◆ **YOUR GOAL**: Give the number of lines in the records that contain the string "qCreatedBy". Reply with the number only.

◆ **ITEMS**:
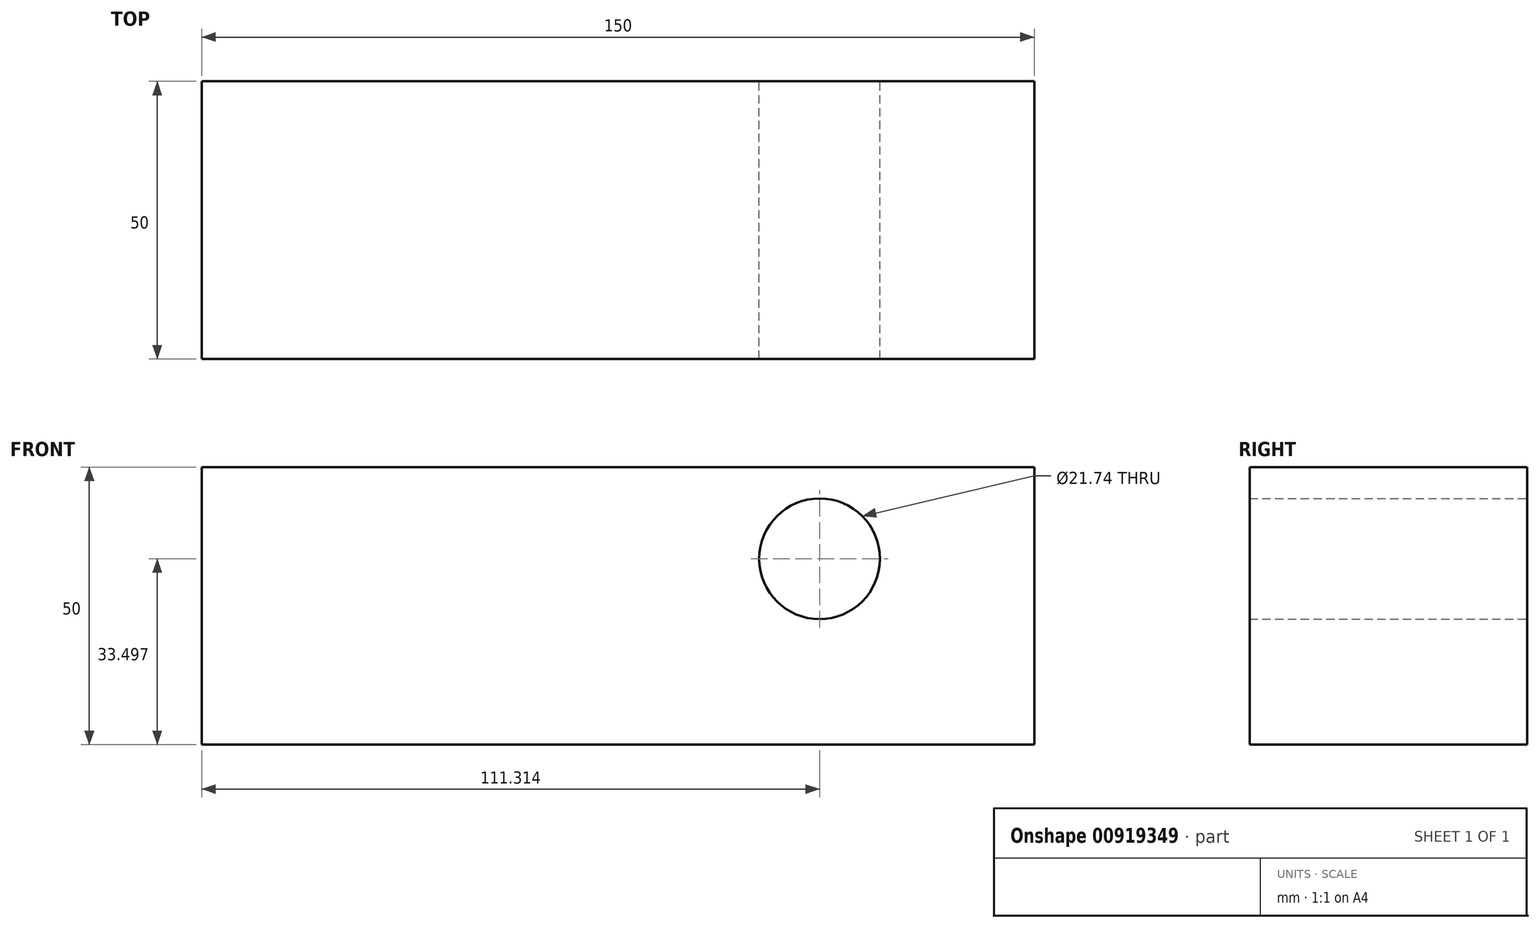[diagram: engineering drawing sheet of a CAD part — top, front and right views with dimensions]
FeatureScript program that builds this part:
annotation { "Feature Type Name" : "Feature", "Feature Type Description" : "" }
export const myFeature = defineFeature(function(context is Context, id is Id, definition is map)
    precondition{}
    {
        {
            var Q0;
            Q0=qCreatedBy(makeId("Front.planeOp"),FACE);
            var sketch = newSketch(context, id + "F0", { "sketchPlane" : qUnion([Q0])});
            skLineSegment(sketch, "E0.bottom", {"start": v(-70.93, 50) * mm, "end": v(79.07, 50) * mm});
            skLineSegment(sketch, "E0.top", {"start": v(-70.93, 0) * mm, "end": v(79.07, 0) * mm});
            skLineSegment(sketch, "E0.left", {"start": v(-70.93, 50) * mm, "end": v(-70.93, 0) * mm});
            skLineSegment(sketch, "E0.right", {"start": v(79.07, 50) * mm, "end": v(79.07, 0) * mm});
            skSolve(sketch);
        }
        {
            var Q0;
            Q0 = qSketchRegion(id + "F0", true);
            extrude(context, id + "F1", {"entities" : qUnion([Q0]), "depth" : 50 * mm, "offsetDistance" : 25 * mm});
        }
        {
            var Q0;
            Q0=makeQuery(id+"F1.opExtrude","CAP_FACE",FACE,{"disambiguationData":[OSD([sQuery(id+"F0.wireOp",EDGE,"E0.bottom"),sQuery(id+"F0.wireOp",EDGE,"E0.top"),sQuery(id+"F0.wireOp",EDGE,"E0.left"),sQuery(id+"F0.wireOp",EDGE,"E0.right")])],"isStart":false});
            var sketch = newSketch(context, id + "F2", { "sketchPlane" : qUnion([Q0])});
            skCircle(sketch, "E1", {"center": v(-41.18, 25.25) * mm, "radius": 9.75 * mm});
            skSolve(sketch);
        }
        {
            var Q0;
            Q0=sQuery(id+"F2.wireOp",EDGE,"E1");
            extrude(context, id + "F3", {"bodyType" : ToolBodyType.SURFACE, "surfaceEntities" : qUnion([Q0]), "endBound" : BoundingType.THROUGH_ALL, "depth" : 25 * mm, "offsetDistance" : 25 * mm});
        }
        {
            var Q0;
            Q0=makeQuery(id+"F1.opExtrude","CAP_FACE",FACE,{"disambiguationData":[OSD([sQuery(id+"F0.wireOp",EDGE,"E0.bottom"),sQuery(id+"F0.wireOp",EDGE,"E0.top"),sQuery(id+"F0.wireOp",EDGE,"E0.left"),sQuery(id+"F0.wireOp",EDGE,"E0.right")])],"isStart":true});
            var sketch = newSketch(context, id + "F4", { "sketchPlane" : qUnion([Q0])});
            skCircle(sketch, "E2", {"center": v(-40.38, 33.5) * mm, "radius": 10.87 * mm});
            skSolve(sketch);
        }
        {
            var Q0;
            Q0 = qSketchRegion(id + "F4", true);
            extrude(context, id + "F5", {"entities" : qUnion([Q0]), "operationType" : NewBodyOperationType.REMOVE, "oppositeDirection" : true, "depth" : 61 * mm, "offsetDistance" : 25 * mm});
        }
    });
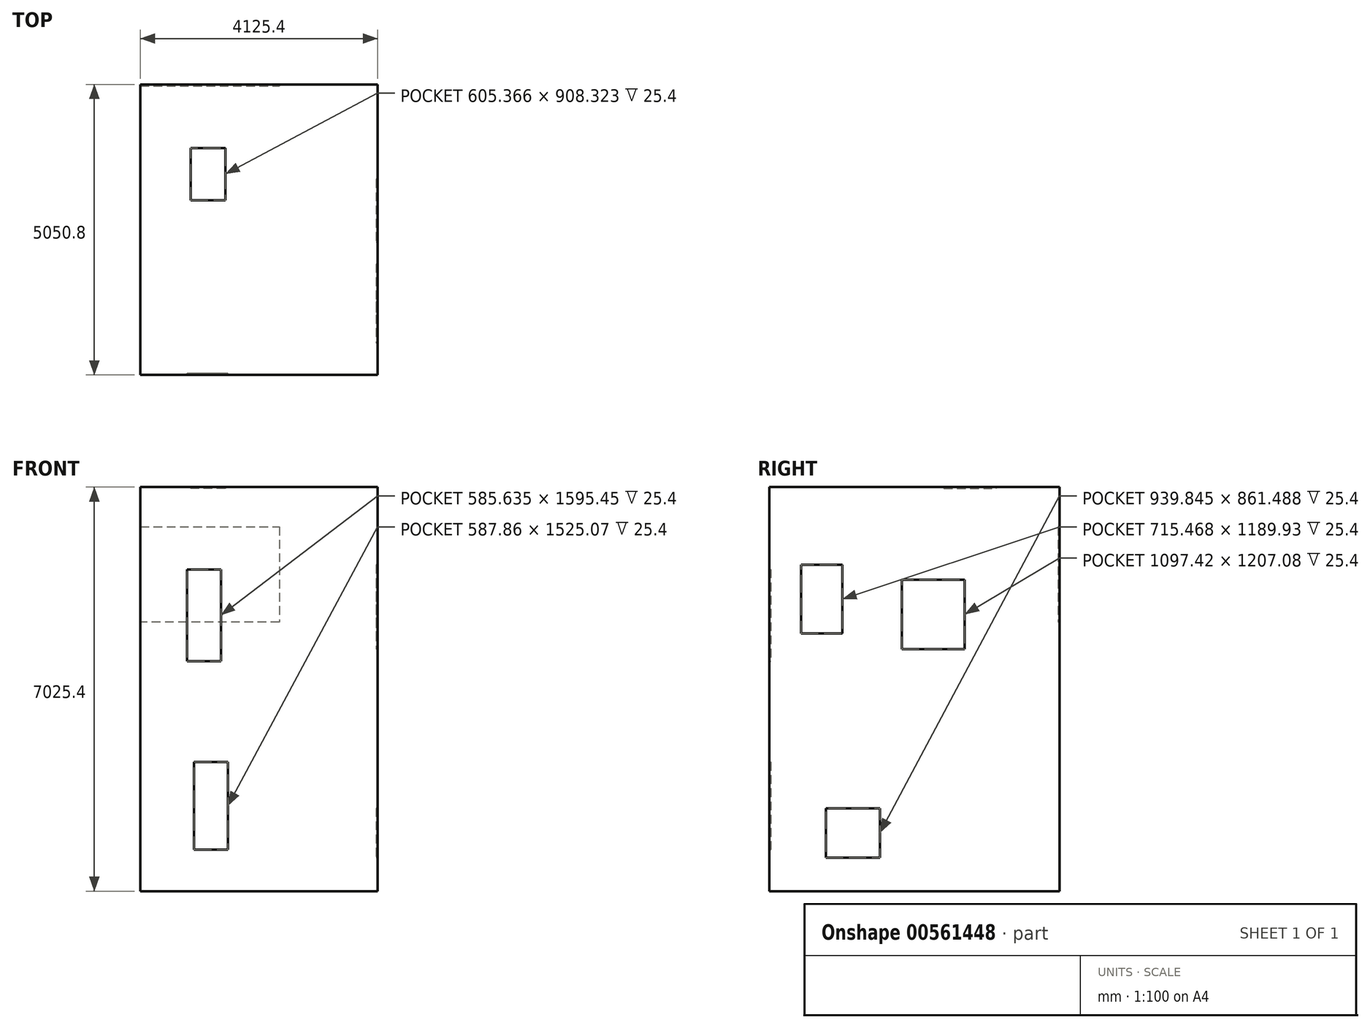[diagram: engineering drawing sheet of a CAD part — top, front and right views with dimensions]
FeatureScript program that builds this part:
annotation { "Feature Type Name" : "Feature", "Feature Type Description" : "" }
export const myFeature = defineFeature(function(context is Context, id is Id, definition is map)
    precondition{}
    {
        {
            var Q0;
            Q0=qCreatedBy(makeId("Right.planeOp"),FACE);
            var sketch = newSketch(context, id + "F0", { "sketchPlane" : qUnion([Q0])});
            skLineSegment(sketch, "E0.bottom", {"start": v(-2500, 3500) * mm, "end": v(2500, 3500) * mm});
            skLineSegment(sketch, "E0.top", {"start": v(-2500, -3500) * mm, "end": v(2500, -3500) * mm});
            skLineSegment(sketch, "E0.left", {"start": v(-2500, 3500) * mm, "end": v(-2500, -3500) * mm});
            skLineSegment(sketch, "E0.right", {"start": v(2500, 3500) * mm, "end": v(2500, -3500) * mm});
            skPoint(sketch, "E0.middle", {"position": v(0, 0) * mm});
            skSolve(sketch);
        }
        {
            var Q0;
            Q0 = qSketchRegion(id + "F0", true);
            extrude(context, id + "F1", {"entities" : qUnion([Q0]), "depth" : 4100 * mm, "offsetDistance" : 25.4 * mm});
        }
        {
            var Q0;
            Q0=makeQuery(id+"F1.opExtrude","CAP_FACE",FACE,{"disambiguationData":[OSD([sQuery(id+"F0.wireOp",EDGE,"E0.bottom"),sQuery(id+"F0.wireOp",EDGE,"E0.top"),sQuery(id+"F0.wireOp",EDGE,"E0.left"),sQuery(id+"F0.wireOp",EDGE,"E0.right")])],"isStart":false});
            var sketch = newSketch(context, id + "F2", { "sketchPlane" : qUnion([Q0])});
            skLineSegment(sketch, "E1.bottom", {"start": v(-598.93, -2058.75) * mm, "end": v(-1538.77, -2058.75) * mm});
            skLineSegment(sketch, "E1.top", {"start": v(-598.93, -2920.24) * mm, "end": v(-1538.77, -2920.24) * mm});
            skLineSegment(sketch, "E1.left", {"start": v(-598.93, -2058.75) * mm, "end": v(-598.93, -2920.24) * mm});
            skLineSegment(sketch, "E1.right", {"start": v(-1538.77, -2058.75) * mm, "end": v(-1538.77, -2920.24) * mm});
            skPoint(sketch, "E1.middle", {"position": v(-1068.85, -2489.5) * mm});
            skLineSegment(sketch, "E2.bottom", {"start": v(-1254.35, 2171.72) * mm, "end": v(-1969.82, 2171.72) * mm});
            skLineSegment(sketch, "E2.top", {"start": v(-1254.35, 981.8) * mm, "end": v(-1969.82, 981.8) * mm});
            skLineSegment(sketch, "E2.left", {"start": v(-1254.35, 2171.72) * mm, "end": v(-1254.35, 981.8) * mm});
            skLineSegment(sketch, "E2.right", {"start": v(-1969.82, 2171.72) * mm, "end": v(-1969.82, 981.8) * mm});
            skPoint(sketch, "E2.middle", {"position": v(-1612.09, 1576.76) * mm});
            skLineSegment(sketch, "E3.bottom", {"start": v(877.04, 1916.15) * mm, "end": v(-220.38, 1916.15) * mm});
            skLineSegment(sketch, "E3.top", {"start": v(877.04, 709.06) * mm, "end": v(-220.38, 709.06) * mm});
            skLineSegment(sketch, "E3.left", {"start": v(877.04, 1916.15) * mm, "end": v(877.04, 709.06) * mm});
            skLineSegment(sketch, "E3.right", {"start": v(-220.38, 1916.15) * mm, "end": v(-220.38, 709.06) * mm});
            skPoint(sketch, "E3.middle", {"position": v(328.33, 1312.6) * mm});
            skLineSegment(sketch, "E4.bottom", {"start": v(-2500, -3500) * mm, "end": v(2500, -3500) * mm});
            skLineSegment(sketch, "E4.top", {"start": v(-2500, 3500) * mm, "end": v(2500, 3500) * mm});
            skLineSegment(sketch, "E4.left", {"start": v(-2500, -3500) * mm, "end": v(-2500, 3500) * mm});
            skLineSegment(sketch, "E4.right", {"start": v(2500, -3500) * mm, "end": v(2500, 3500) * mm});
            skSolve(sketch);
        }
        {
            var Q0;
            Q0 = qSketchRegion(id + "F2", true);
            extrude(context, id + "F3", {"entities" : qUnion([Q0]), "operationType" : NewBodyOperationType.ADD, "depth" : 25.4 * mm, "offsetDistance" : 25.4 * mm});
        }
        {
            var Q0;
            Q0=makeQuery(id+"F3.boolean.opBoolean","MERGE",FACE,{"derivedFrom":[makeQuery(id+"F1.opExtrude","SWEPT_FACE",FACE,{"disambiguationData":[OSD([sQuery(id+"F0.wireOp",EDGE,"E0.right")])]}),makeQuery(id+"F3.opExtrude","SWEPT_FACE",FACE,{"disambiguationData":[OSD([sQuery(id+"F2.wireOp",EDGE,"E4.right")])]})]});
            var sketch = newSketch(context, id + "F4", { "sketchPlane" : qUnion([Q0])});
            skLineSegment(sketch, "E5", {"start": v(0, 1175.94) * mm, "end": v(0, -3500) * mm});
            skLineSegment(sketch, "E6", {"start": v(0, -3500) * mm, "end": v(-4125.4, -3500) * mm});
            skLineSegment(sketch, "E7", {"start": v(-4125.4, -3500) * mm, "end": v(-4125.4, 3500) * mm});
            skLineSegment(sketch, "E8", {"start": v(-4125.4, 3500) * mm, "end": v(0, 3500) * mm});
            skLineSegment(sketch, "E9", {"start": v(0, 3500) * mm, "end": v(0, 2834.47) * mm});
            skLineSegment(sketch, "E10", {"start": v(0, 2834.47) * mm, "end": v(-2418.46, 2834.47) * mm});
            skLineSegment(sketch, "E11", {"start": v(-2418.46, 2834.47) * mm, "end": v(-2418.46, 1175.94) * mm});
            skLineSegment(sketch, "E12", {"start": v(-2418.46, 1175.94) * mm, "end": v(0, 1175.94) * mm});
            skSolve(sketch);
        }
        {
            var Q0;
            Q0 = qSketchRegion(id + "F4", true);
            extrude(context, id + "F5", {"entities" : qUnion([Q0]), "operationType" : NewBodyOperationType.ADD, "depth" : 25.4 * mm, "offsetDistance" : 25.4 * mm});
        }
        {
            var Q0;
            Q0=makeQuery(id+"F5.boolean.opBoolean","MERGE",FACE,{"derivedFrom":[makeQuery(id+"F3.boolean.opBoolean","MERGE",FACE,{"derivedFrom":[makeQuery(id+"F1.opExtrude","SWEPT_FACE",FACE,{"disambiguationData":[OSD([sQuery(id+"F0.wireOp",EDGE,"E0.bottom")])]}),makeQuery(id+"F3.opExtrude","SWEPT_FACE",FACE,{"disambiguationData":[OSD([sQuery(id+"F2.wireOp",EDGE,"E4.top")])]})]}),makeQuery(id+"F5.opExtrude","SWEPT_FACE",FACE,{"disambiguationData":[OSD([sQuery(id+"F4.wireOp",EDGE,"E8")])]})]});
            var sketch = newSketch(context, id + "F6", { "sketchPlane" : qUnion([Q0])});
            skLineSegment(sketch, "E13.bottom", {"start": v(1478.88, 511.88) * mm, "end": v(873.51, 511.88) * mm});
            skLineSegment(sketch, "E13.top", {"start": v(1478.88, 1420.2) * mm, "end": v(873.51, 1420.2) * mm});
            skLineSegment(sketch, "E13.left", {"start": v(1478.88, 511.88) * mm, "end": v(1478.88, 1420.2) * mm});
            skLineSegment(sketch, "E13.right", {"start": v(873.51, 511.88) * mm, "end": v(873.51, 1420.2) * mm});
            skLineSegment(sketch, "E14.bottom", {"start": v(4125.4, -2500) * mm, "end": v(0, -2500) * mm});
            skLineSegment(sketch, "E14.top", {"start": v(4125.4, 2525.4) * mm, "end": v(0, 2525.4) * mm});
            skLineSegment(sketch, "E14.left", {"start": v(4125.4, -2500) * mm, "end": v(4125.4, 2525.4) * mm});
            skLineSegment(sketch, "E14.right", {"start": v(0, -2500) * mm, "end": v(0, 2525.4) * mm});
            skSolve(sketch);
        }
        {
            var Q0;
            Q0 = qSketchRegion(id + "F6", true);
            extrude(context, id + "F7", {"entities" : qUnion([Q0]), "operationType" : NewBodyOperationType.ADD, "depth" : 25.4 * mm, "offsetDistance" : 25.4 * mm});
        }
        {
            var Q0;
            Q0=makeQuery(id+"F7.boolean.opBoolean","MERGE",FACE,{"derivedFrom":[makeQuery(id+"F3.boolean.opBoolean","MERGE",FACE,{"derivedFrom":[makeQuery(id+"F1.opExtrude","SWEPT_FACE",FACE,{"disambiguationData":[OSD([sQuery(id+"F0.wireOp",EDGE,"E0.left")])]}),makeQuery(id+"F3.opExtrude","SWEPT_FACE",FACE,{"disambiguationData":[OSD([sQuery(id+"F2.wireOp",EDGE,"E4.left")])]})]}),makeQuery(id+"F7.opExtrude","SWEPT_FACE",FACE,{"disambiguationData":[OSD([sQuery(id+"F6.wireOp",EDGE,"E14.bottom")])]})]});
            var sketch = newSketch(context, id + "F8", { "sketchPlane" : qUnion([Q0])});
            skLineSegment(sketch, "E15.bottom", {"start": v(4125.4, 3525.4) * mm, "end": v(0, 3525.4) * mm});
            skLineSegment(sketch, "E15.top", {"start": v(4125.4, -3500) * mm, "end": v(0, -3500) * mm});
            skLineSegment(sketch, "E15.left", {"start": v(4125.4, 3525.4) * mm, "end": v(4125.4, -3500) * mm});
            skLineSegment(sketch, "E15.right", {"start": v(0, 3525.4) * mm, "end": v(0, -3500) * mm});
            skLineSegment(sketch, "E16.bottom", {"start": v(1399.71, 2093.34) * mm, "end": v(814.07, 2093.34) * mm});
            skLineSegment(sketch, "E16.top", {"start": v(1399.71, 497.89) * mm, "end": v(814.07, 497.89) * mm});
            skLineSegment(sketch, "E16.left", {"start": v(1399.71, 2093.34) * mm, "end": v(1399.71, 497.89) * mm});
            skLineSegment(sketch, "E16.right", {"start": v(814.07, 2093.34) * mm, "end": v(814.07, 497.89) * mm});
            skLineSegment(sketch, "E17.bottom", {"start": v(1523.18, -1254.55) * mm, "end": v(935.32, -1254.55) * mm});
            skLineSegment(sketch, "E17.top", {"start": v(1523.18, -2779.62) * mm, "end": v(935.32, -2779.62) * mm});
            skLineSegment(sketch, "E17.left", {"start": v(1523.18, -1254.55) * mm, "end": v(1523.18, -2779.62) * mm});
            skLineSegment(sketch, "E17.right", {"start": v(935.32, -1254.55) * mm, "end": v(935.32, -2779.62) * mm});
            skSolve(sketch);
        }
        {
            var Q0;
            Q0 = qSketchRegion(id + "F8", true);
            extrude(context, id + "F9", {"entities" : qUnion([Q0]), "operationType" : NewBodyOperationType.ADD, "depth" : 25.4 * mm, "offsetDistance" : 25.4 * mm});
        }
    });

◆ **TASK ANSWER**: 2